Back in issue #32, I discussed social commerce in the context of Shopify trying to get into the segment. As a reminder, social commerce is a huge business in markets like China. It’s estimated that China's live commerce market for 2019 was worth $63b (an increase of 220% over 2018), with 71% of users watching a live commerce event at least once per week. In this regard, it’s no surprise companies like Nike are trying to get into the world of social commerce.
However, what makes this such a challenging space to get into is that it requires distribution. Notably, most Chinese platforms in this space are social networks first and foremost and monetise through live social commerce. I’d imagine Nike takes the view that they can bring their massive reach to this new platform, and with 400m downloads of their SNKRs app, it seems like a fair assumption to make.
What’s interesting about this is that Nike is thinking about using commerce as a monetisation strategy. The days of advertising and more broadly monetising the user (vs. their actions on the platform) are over. Another great example of this was Clubhouse launching tipping as their first monetisation strategy this week. Yep, everything continues to become fintech.
🇧🇷 WhatsApp Payment Service Gets Go-Ahead For Brazil Relaunch →
After a horror start to their payment service in Brazil, WhatsApp is finally launching payments 🥳
According to the article, the messaging service owned by Facebook was granted a license that allows '“the usage of WhatsApp for initiating funds transfers among cardholders from Visa and MasterCard under the Facebook Pay program.”
Watch out Brazil, here comes another way to pay!
🎧 Podcast Recommendations
💳 Behind the Marqeta partnership with Deserve's Kalpesh Kapadia → It seems like every fintech is looking to launch a credit card. However, it’s a much more complex process than issuing a debit card, and that’s where program management as service companies like Deserve come in.
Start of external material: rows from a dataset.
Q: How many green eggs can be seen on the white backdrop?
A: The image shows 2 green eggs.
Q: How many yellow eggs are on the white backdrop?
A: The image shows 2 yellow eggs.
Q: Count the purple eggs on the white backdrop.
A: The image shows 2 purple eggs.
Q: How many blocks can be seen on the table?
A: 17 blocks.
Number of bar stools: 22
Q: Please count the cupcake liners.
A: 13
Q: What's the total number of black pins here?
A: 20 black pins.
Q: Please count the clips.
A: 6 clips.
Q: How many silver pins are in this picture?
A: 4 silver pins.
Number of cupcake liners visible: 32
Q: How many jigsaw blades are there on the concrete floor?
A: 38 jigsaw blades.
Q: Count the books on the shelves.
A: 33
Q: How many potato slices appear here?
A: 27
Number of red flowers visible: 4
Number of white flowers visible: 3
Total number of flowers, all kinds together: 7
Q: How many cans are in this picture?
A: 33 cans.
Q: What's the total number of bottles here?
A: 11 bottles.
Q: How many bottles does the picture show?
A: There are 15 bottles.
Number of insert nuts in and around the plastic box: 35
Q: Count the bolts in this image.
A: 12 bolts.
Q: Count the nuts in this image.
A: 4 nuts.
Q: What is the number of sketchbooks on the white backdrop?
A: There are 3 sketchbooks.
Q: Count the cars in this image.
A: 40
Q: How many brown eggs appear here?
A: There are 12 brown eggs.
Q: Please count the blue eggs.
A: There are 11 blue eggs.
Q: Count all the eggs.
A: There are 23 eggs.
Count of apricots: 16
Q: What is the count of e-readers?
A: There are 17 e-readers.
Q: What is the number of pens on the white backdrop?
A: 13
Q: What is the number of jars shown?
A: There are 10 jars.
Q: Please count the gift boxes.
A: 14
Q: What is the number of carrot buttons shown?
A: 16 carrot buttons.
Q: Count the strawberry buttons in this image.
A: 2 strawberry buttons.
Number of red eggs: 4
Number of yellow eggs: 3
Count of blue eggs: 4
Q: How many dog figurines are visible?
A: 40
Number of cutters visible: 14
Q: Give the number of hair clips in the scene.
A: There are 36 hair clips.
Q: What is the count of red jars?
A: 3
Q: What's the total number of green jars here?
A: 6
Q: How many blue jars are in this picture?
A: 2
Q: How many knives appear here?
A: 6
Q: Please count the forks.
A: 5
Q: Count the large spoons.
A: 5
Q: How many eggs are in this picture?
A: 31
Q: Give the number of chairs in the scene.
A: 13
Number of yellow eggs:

In this podcast, Deserve’s Kalpesh Kapadia talks about their recent partnership with Marqeta and what that means for companies looking to roll out a credit card of their own.
🏦 Insights: Banking Architecture - How should banks structure their technology? → It’s been a while since I last dropped in an 11FS podcast into the recommendations section, but that’s because I assume everyone in fintech listens to the dulcet British tones of the 11FS team on the regular. Having said this, I’d highly recommend this episode — especially if you work in tech at a bank!